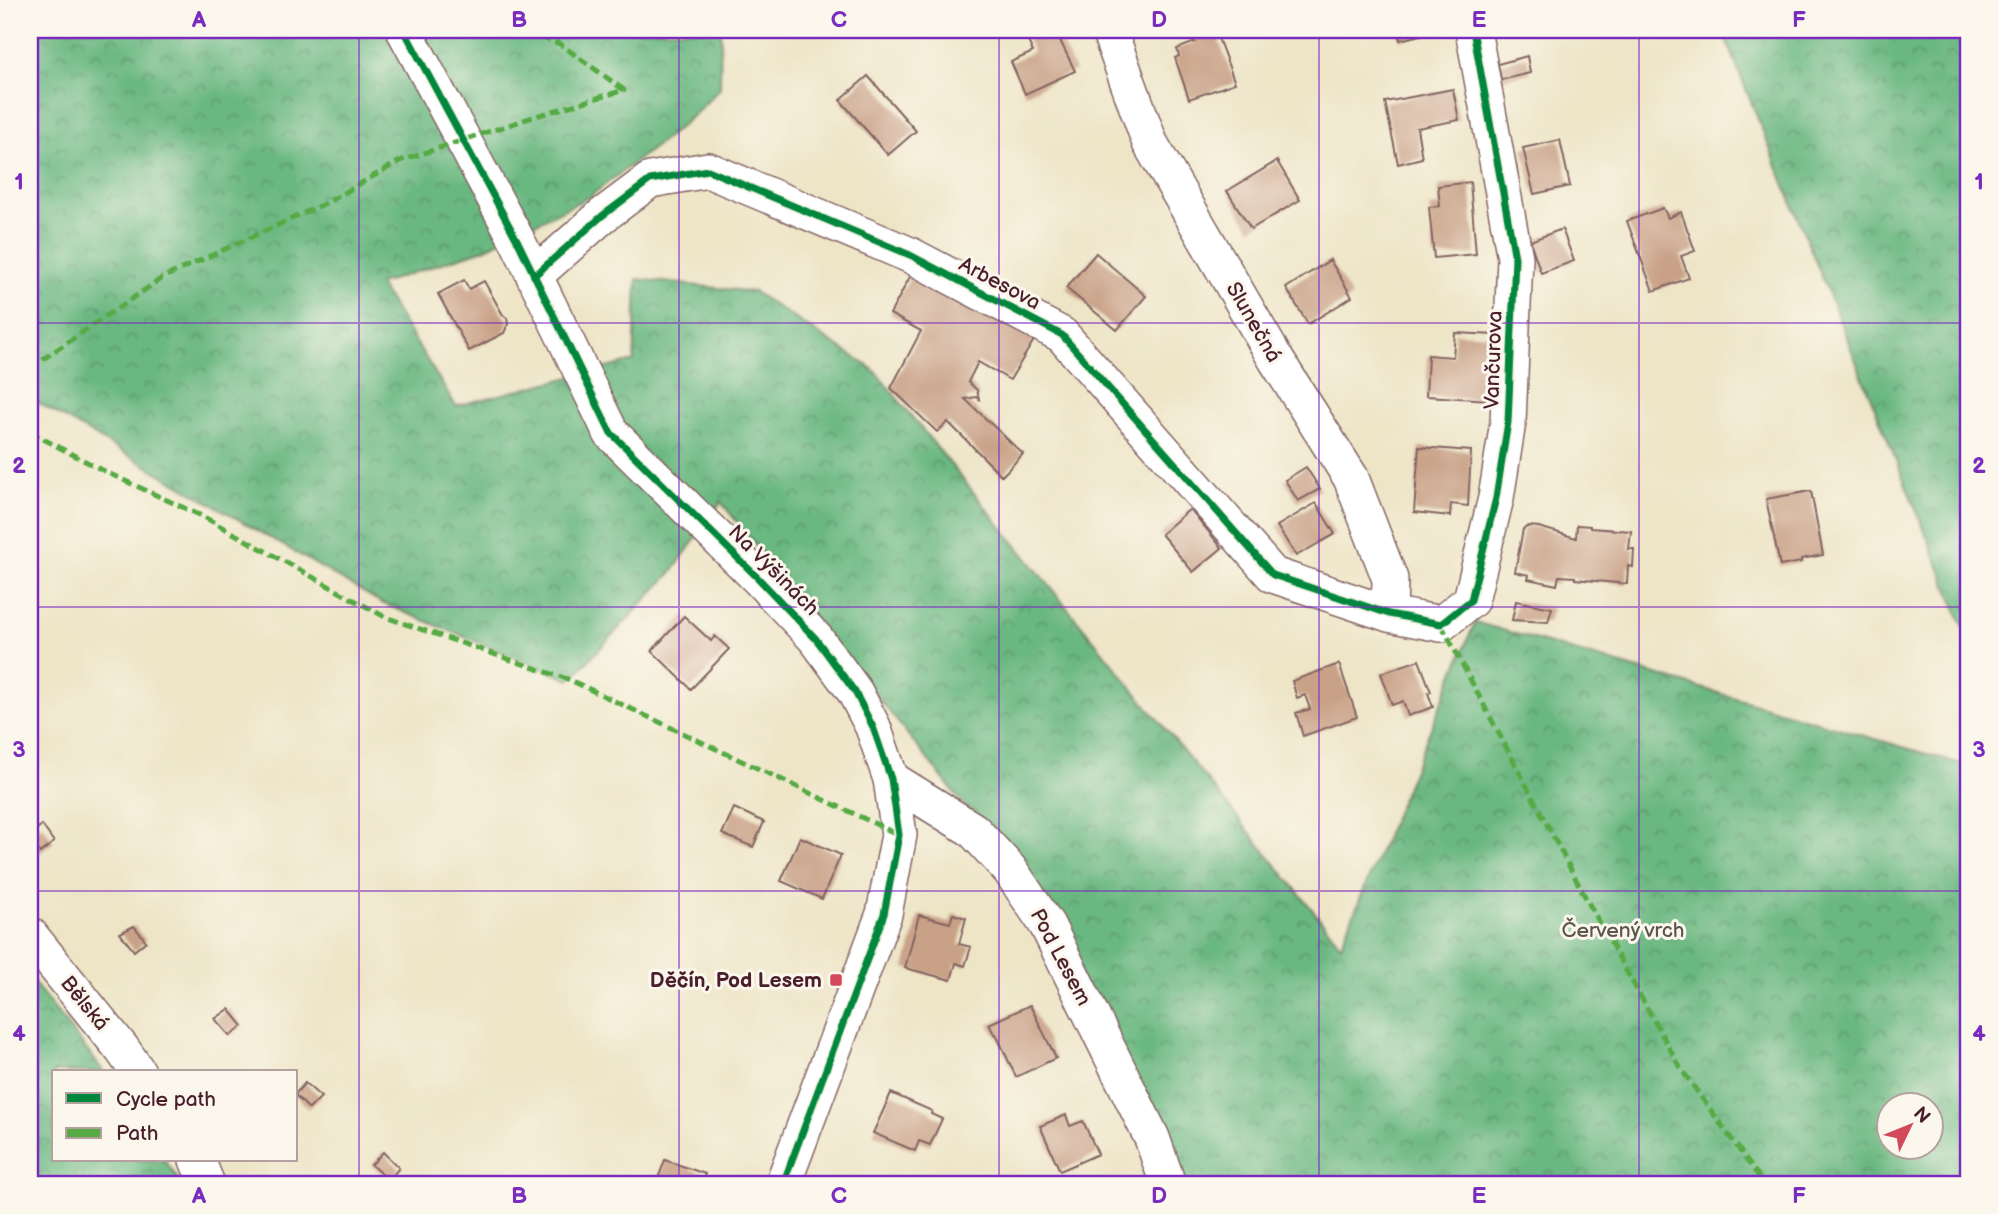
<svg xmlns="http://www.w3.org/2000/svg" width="1998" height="1214" font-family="'Balsamiq Sans',sans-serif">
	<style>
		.forest { fill: url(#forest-crowns); stroke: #5a6c56; stroke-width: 2; fill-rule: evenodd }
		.building { fill: #c9a187 }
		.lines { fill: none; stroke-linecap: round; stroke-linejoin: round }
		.minor-casing { stroke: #836462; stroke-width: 38 }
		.minor { stroke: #fff; stroke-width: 35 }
		.quiet { stroke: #57aa44; stroke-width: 5; stroke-dasharray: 10 5; stroke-linecap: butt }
		.cycleway-casing { stroke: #fbf7ec; stroke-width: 11 }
		.cycleway { stroke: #00873e; stroke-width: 7 }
		.grid { fill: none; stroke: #7b2cbf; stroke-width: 2; stroke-opacity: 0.55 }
		.poi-dot { fill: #d1495b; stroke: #fbf7ec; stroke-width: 2.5 }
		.labels { text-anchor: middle; stroke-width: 6; stroke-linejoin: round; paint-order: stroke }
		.street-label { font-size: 21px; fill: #4a1f2b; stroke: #fbf7ec }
		.park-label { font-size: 21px; fill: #5b564c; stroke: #fbf7ec }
		.poi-label { font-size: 21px; font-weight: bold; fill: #4a1f2b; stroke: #fbf7ec; text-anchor: end }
		.neatline { fill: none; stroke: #7b2cbf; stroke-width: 2.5 }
		.grid-label { font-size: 23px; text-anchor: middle; font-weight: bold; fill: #7b2cbf }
	</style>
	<defs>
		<pattern id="forest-crowns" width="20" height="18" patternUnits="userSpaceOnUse" patternTransform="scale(1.75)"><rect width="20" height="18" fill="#6ab881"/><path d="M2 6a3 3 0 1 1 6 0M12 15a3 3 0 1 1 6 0" fill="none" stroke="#59956a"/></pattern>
	</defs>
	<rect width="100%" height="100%" fill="#fbf7ec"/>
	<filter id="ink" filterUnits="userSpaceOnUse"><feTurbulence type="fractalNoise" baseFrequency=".0143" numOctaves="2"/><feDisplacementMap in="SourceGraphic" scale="14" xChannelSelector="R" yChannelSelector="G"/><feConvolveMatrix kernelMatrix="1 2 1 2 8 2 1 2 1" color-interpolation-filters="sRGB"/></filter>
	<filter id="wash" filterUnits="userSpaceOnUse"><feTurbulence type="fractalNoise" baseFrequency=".00686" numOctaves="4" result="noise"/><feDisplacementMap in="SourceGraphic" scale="28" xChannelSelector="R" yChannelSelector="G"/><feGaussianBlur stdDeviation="1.57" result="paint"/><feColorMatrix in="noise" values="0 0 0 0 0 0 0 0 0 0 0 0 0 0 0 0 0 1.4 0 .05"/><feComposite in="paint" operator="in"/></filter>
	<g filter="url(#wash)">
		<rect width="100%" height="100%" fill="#eee5c7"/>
		<g class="forest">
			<path d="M30,30H721L720,88L697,112L669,136L589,197L484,249L379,284L456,406L634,361L637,279L754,292L874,370L1341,945L1475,622L1968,766V1184H1181L1014,867L721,502L672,572L570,680L382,603L30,398ZM1890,1106H1932V1148H1890Z"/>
			<path d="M1722,30H1968V638Z"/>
			<path d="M30,978L104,1072H54V1160H165L181,1184H30Z"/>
		</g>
		<g id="blocks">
			<g class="building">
				<path d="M1023,30H1055L1075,71L1025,94L1011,62L1033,52Z"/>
				<path d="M1212,30H1215L1235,83L1189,99L1175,58L1179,56L1177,49L1195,42L1193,37Z"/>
				<path d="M1397,30H1437V31L1400,40Z"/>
				<path d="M1527,56L1530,73L1501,80L1498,64Z"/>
				<path d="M868,76L916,131L888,155L840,100Z"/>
				<path d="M1453,89L1459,120L1417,128L1422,158L1398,164L1385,102Z"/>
				<path d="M1560,140L1570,186L1534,194L1523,148Z"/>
				<path d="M1277,161L1300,200L1251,229L1227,191Z"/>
				<path d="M1470,182L1476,254L1434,258L1429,207L1440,206L1438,186Z"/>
				<path d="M1663,208L1668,218L1681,212L1695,251L1681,256L1689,278L1653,291L1627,221Z"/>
				<path d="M1562,229L1574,261L1541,273L1530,241Z"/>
				<path d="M1096,253L1146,296L1117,330L1066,288Z"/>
				<path d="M1330,260L1352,297L1308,324L1286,288Z"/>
				<path d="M912,273L989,314L1034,340L1010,380L978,362L968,382L977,390L979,399L976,397L965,399L1023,454L1002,476L948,422L937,432L891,388L921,331L890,314Z"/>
				<path d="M464,280L469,289L484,281L503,315L507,318L508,324L504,333L469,351L438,294Z"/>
				<path d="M1455,333L1496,335L1491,400L1426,396L1428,355L1453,357Z"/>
				<path d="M1419,447L1471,451L1468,506L1451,504L1450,516L1414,512Z"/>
				<path d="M1306,467L1320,489L1298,501L1285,480Z"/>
				<path d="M1811,491L1823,555L1801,559V562L1780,566L1766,499Z"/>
				<path d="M1316,503L1335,534L1296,556L1277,526Z"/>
				<path d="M1190,509L1222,548L1193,572L1161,534Z"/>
				<path d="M1577,525L1590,526V528L1631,531L1629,549H1634L1633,567L1628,566L1627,584L1575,579V577L1559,576L1557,585L1528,579L1529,575L1515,572L1523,529L1529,526L1539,527L1576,538Z"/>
				<path d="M1516,601L1552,608L1548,622L1512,620Z"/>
				<path d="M684,616L711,641L715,636L729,649L691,689L652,651Z"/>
				<path d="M1419,660L1431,692L1428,693L1433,707L1408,716L1403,701L1392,705L1381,673Z"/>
				<path d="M1339,664L1357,717L1303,736L1296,713L1310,709L1305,695L1297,698L1292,681Z"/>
				<path d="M734,808L764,822L753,847L722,834Z"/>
				<path d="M42,825L54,842L40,853L30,839V834Z"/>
				<path d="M800,837L841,855L822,899L781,881Z"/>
				<path d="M953,914L966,918L959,944L971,947L965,966L956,963L951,980L905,968L919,915L950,923Z"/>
				<path d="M134,926L146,941L134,951L120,933Z"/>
				<path d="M1030,1005L1056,1058L1016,1077L996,1034H994L989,1024Z"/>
				<path d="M229,1009L243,1026L230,1036L215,1019Z"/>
				<path d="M305,1083L321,1097L309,1109L296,1096V1093Z"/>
				<path d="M891,1093L932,1111L931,1114L942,1119L930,1145L919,1141L915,1151L873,1133Z"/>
				<path d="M1066,1115L1070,1126L1083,1121L1098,1154L1060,1171L1040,1126Z"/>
				<path d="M383,1152L399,1168L389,1180L371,1165Z"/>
				<path d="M665,1160L705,1174L702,1184H656Z"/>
			</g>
		</g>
	</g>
	<g filter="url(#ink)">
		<use href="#blocks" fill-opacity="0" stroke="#836462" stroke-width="2"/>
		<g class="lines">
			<defs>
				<g id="minor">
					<path d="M404,30L518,242L611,433L758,578L816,639L855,692L873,727L891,779L899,835L884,914L783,1184"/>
					<path d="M1109,30L1150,143L1275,358L1351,478L1390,579L1389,614"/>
					<path d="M534,276L602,216L650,180L708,170L910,255L1062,335L1273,575L1389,614L1441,624L1471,600L1496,498L1508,422L1515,258L1473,30"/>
					<path d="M891,779L973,830L1010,870L1047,925L1152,1138L1168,1184"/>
					<path d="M30,935L122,1049L138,1072"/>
					<path d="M197,1160L207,1184"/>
				</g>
			</defs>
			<use href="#minor" class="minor-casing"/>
			<use href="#minor" class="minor"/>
			<g class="quiet">
				<path d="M30,368L162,278L328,202L400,161L533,117L624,90L560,44L521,30"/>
				<path d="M30,432L108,473L204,517L385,617L570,680L899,835"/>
				<path d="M1441,624L1588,902L1681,1069L1764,1184"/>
			</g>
			<defs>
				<g id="cycleway">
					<path d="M404,30L518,242L611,433L758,578L816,639L855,692L873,727L891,779L899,835L884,914L783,1184"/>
					<path d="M534,276L602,216L650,180L708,170L910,255L1062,335L1273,575L1389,614L1441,624L1471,600L1496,498L1508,422L1515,258L1473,30"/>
				</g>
			</defs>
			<use href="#cycleway" class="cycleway-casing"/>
			<use href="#cycleway" class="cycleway"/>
		</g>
	</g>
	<path class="grid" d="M359,30V1184M679,30V1184M999,30V1184M1319,30V1184M1639,30V1184M30,323H1968M30,607H1968M30,891H1968"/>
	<rect class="poi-dot" x="829" y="973" width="14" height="14" rx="3.5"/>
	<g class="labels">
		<g class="street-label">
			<text transform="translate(1000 283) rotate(28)" y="7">Arbesova</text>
			<text transform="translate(1254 322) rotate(60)" y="7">Slunečná</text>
			<text transform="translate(1493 360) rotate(-88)" y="7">Vančurova</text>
			<text transform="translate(774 570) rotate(45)" y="7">Na Výšinách</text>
			<text transform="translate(1061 957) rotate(62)" y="7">Pod Lesem</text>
			<text transform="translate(85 1003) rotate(51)" y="7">Bělská</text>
		</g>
		<g class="park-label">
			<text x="1623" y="937">Červený vrch</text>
		</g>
		<g class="poi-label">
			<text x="822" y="987">Děčín, Pod Lesem</text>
		</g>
	</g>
	<rect width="1998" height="1214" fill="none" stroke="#fbf7ec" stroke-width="77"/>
	<rect x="52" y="1070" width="245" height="91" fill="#fbf7ec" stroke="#b4a19f" stroke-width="2"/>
	<rect x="66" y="1093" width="35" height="10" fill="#00873e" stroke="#b4a19f" stroke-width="2"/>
	<text x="116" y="1106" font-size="21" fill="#4a1f2b">Cycle path</text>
	<rect x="66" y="1128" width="35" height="10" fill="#57aa44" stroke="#b4a19f" stroke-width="2"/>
	<text x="116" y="1140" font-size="21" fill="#4a1f2b">Path</text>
	<g transform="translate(1910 1126) rotate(47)"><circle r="33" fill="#fbf7ec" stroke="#b4a19f" stroke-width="2"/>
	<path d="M0-5L12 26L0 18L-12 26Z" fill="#d1495b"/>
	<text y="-10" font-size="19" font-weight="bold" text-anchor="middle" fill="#4a1f2b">N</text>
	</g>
	<rect x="38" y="38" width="1922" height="1138" class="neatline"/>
	<g class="grid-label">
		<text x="199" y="27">A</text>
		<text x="519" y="27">B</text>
		<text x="839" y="27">C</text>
		<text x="1159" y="27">D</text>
		<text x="1479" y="27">E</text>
		<text x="1799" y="27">F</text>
		<text x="19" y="189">1</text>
		<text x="1979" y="189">1</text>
		<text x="19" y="473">2</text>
		<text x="1979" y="473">2</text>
		<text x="19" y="757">3</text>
		<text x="1979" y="757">3</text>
		<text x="19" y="1041">4</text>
		<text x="1979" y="1041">4</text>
		<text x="199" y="1203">A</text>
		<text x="519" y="1203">B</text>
		<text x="839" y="1203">C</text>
		<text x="1159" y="1203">D</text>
		<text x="1479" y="1203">E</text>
		<text x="1799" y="1203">F</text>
	</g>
</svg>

——————

● **EXERCISE AIM**
Which of the lines above hold the string "labels"? Pick each of them out.

● **RESULT OF THIS TASK**
		.labels { text-anchor: middle; stroke-width: 6; stroke-linejoin: round; paint-order: stroke }
	<g class="labels">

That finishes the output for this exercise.